→ **Work instructions**: From the listing below, select every line where the word "degrees" appears.

→ **Records shown**:
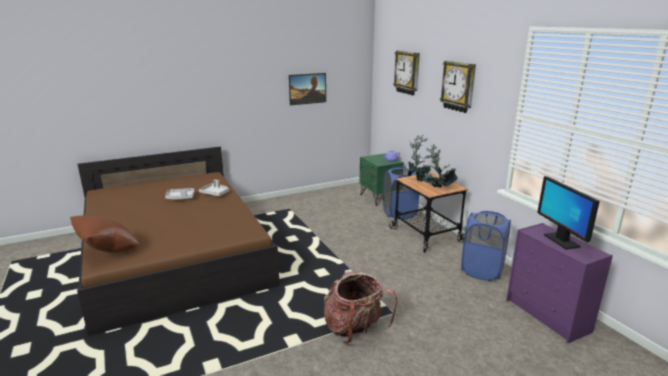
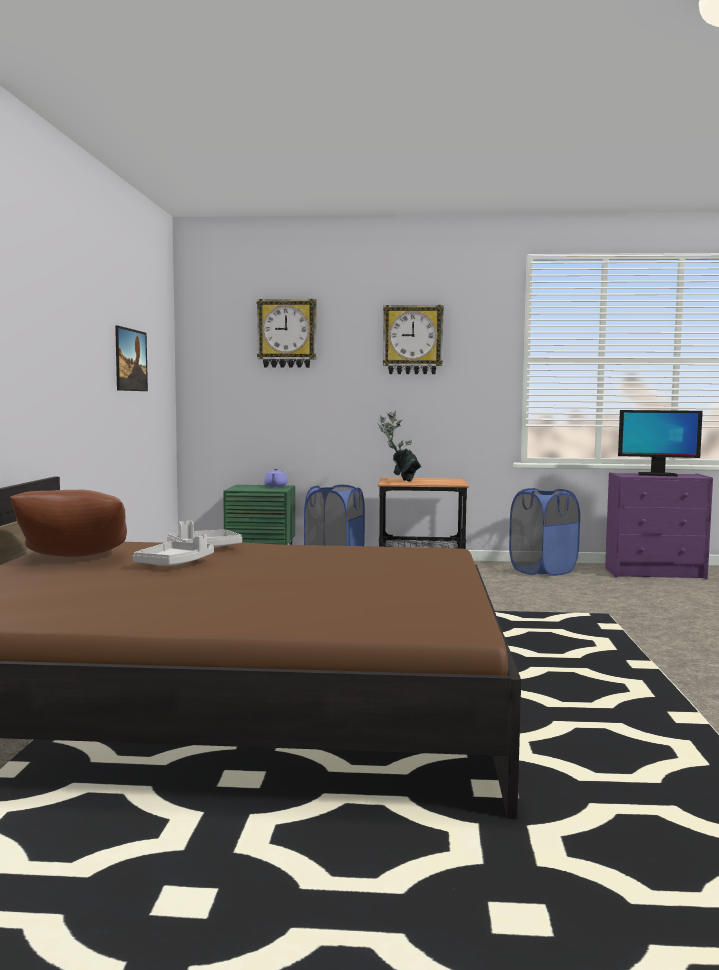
camera: 60 degrees left, 15 degrees down
(108, 251) = (396, 618): brown pillow -> brown pillow (73, 560)
(355, 330) = (635, 635): backpack -> none
(437, 189) = (446, 482): potted plant -> none

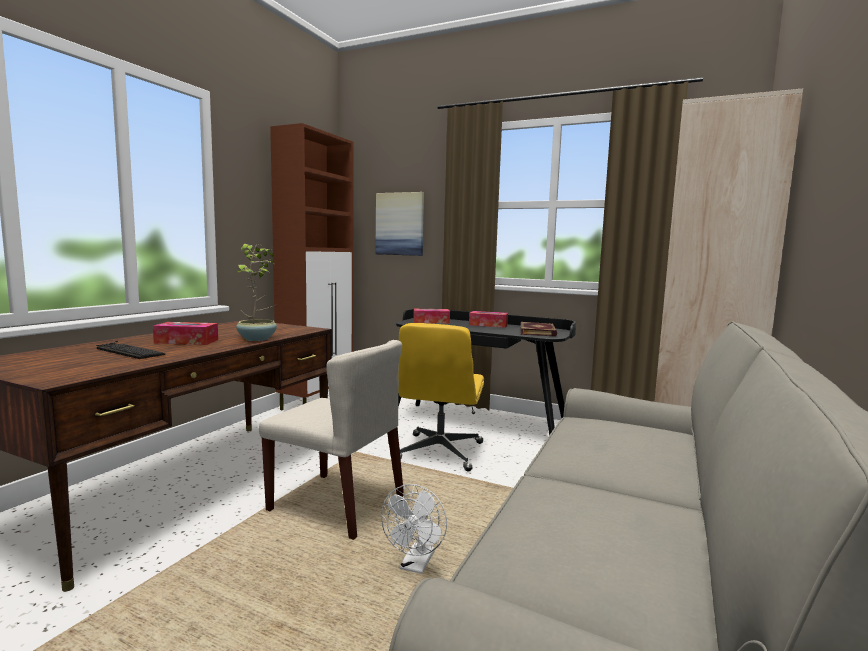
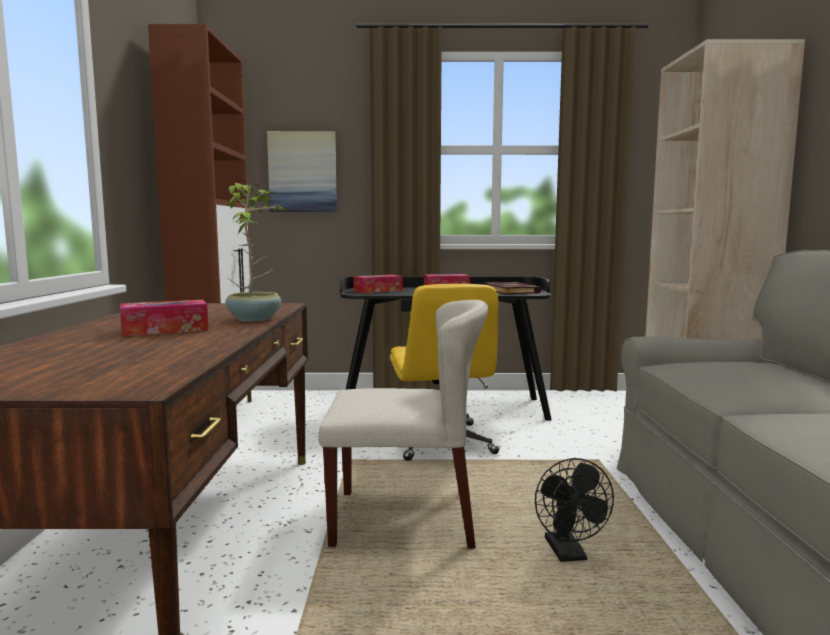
camera: 25 degrees left, 0 degrees up
(126, 350) = (111, 347): keyboard -> none
(415, 565) = (569, 554): white fan -> black fan

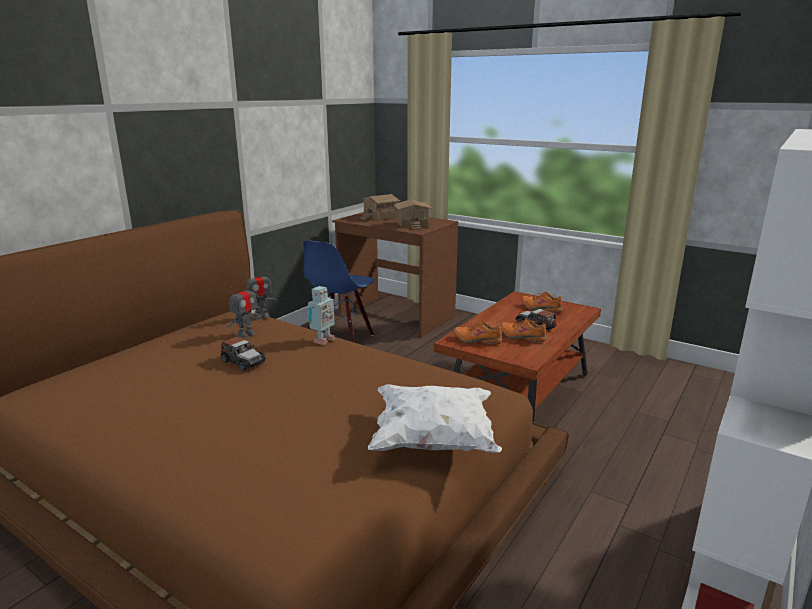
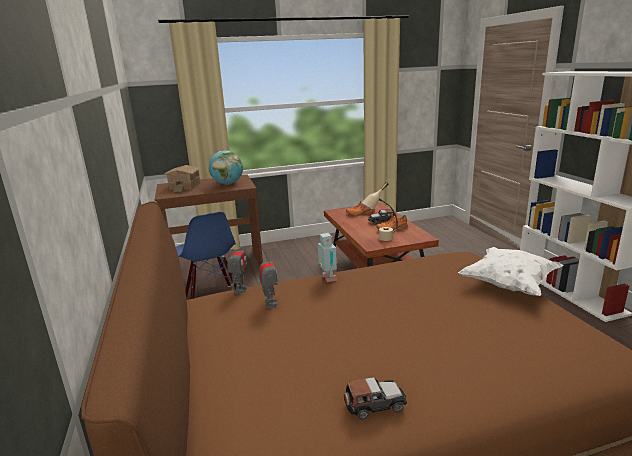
camera: 50 degrees left, 0 degrees up
(243, 362) = (327, 316): toy car -> toy car (374, 404)
(413, 224) = (227, 184): toy house -> globe
(477, 340) = (380, 240): orange shoe -> beige table lamp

→ **Output**:
camera: 60 degrees left, 15 degrees down
camera: 25 degrees left, 0 degrees up
camera: 50 degrees left, 0 degrees up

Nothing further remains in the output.